With climate change, ‘once-in-a-lifetime storm’ is the new normal
The Carolinas are bracing for an onslaught of heavy and prolonged rainfall and life-threatening storm surges as Hurricane Florence closes in on the Southeast coast.
“Disaster is at the doorstep and is coming in,” said North Carolina Governor Roy Cooper.
Originally a Category 4 hurricane, but downgraded to Category 2 as it approached the coast, Florence was expected to have winds of up to 130 mph. Now it has slowed to 110 mph but still has the potential to dump more than 3 feet of water over several days and causing 13-feet storm surges in what is projected to be the strongest storm to hit in the region in decades.
The National Weather Service called Florence “the storm of a lifetime.”
These are bold declarations that are, unfortunately, losing their significance. Last year’s Atlantic hurricane season was “record-shattering.” In the span of weeks, Hurricanes Harvey, Irma and Maria pummeled the Atlantic one after the other, causing widespread death and destruction from Houston to San Juan. They, too, were “once-in-a-lifetime” events.
The truth is, as temperatures continue to rise with climate change, hurricanes and other storms are likely to become more extreme and frequent.
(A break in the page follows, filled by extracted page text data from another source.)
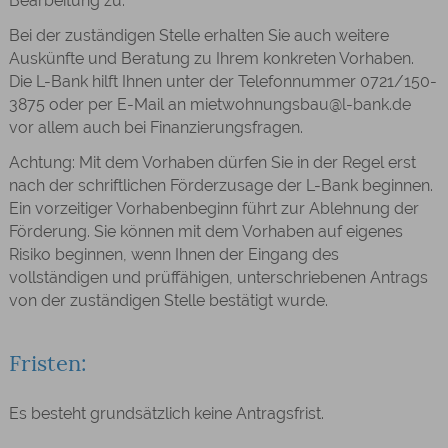
Bearbeitung zu.
Bei der zuständigen Stelle erhalten Sie auch weitere
Auskünfte und Beratung zu Ihrem konkreten Vorhaben.
Die L-Bank hilft Ihnen unter der Telefonnummer 0721/150-
3875 oder per E-Mail an mietwohnungsbau@l-bank.de
vor allem auch bei Finanzierungsfragen.
Achtung: Mit dem Vorhaben dürfen Sie in der Regel erst
nach der schriftlichen Förderzusage der L-Bank beginnen.
Ein vorzeitiger Vorhabenbeginn führt zur Ablehnung der
Förderung.
Sie können mit dem Vorhaben
auf eigenes
Risiko
beginnen
, wenn Ihnen der
Eingang des
vollständigen und prüffähigen, unterschriebenen Antrags
von der zuständigen Stelle bestätigt wurde.
Fristen:
Es besteht grundsätzlich keine Antragsfrist.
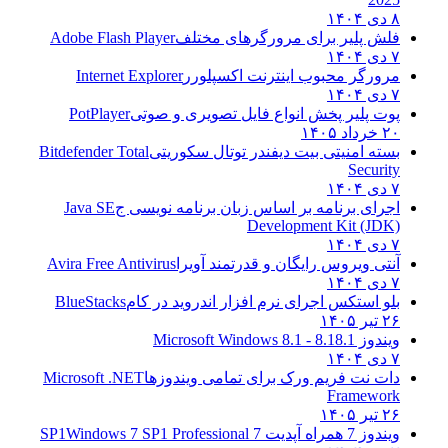
۸ دی ۱۴۰۴
فلش پلیر برای مرورگرهای مختلف
Adobe Flash Player
۷ دی ۱۴۰۴
مرورگر محبوب اینترنت اکسپلورر
Internet Explorer
۷ دی ۱۴۰۴
پوت پلیر پخش انواع فایل تصویری و صوتی
PotPlayer
۲۰ خرداد ۱۴۰۵
بسته امنیتی بیت دیفندر توتال سکوریتی
Bitdefender Total
Security
۷ دی ۱۴۰۴
اجرای برنامه بر اساس زبان برنامه نویسی ج
Java SE
Development Kit (JDK)
۷ دی ۱۴۰۴
آنتی ویروس رایگان و قدرتمند آویرا
Avira Free Antivirus
۷ دی ۱۴۰۴
بلو استکس اجرای نرم افزار اندروید در کام
BlueStacks
۲۶ تیر ۱۴۰۵
ویندوز 8.1
8.1 - Microsoft Windows 8.1
۷ دی ۱۴۰۴
دات نت فریم ورک برای تمامی ویندوزها
Microsoft .NET
Framework
۲۶ تیر ۱۴۰۵
ویندوز 7 همراه آپدیت 7 SP1
Windows 7 SP1 Professional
These are not once-in-a-lifetime storms; they are the storms of our lifetime.
The GroundTruth Project has explored the impact of such storms from the Philippines to Puerto Rico, and how efforts are underway from the Netherlands to New Orleans to adapt and build resilience to rising waters, high storm surges, massive flooding and heavy precipitation.
In one of our most innovative recent projects, “Last Generation,” we partnered with FRONTLINE to report from the Marshall Islands and capture what it’s like to grow up on a low-lying island nation that could, with rising sea levels and increasing severe storms, disappear in the near future.
Over the last several months, we’ve turned closer to our home in Massachusetts and looked at the vulnerability to climate change in Boston and Cape Cod. With our partners at WCAI, the local National Public Radio station, our fellows Samantha Fields and Pien Huang are reporting on the effects of storms on the infrastructure, the landscape and the people. A recent collaboration between WCAI and the Cape Cod Times, “Are we ready?” explored hurricane preparedness on the Cape.
All of this work is part of our award-winning and ongoing reporting project, “Living Proof: The Human Toll of Climate Change.”